┌─ Information

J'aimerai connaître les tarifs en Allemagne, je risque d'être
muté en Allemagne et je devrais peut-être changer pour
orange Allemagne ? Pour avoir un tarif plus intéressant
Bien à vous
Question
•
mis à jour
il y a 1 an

└─
┌─ Information

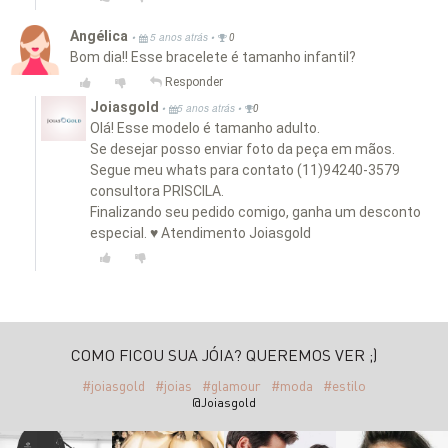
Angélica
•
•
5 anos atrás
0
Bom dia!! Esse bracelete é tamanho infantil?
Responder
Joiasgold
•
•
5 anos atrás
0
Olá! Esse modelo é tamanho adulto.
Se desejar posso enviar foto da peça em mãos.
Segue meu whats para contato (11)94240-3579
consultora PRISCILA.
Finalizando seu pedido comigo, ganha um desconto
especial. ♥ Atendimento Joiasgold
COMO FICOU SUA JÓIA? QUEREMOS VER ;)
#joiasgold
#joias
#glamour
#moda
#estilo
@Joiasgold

└─
┌─ Information

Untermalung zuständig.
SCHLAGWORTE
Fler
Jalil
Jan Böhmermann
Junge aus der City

└─

• What the task requires
Count every line in the records that holds "être" and give that count by itself.

• Written response
2